WHAT THE TASK ASKS =
Pictures are not part of the copy; repeat everything else in the records exactly.

DATA FOR PROCESSING =
== Segment start ==

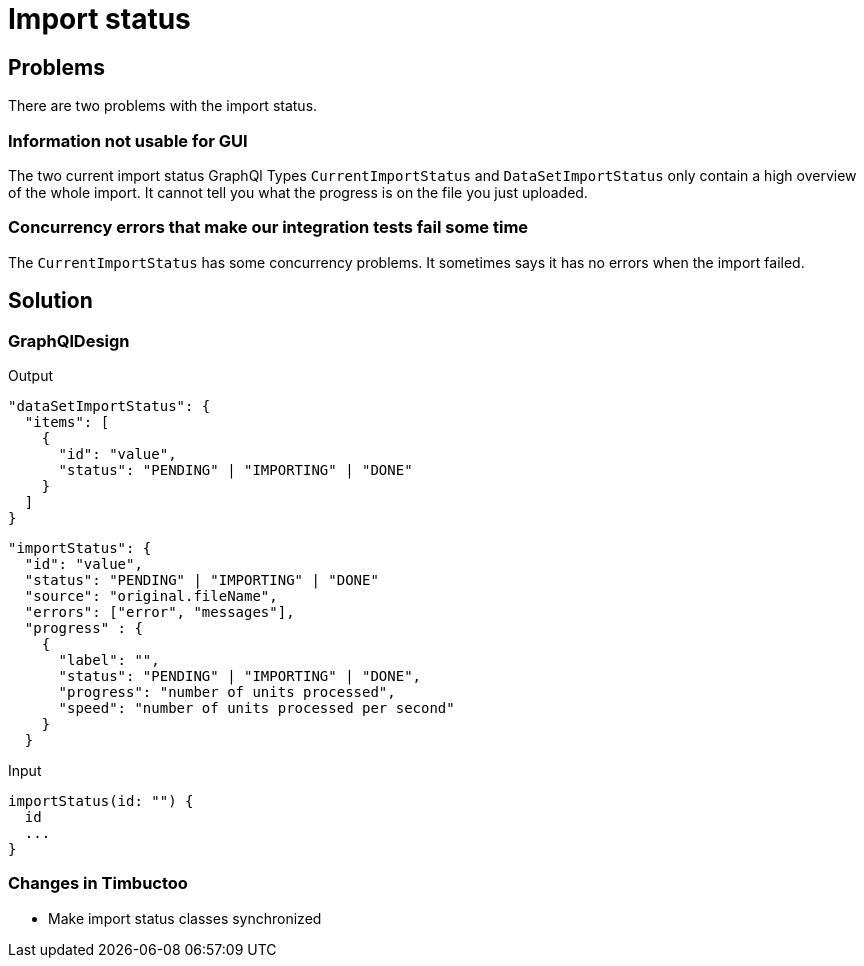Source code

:# Import status

## Problems

There are two problems with the import status.

### Information not usable for GUI
The two current import status GraphQl Types `CurrentImportStatus` and `DataSetImportStatus` only contain a high overview of the whole import.
It cannot tell you what the progress is on the file you just uploaded.

### Concurrency errors that make our integration tests fail some time
The `CurrentImportStatus` has some concurrency problems.
It sometimes says it has no errors when the import failed.

## Solution

### GraphQlDesign

Output

```
"dataSetImportStatus": {
  "items": [
    {
      "id": "value",
      "status": "PENDING" | "IMPORTING" | "DONE"
    }
  ]
}
```

```
"importStatus": {
  "id": "value",
  "status": "PENDING" | "IMPORTING" | "DONE"
  "source": "original.fileName",
  "errors": ["error", "messages"],
  "progress" : {
    {
      "label": "",
      "status": "PENDING" | "IMPORTING" | "DONE",
      "progress": "number of units processed",
      "speed": "number of units processed per second"
    }
  }
```

Input
```
importStatus(id: "") {
  id
  ...
}
```

### Changes in Timbuctoo
* Make import status classes synchronized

== Segment end ==

SOLUTION TO THIS PROBLEM =
Source code

:# Import status

## Problems

There are two problems with the import status.

### Information not usable for GUI
The two current import status GraphQl Types `CurrentImportStatus` and `DataSetImportStatus` only contain a high overview of the whole import.
It cannot tell you what the progress is on the file you just uploaded.

### Concurrency errors that make our integration tests fail some time
The `CurrentImportStatus` has some concurrency problems.
It sometimes says it has no errors when the import failed.

## Solution

### GraphQlDesign

Output

```
"dataSetImportStatus": {
  "items": [
    {
      "id": "value",
      "status": "PENDING" | "IMPORTING" | "DONE"
    }
  ]
}
```

```
"importStatus": {
  "id": "value",
  "status": "PENDING" | "IMPORTING" | "DONE"
  "source": "original.fileName",
  "errors": ["error", "messages"],
  "progress" : {
    {
      "label": "",
      "status": "PENDING" | "IMPORTING" | "DONE",
      "progress": "number of units processed",
      "speed": "number of units processed per second"
    }
  }
```

Input
```
importStatus(id: "") {
  id
  ...
}
```

### Changes in Timbuctoo
* Make import status classes synchronized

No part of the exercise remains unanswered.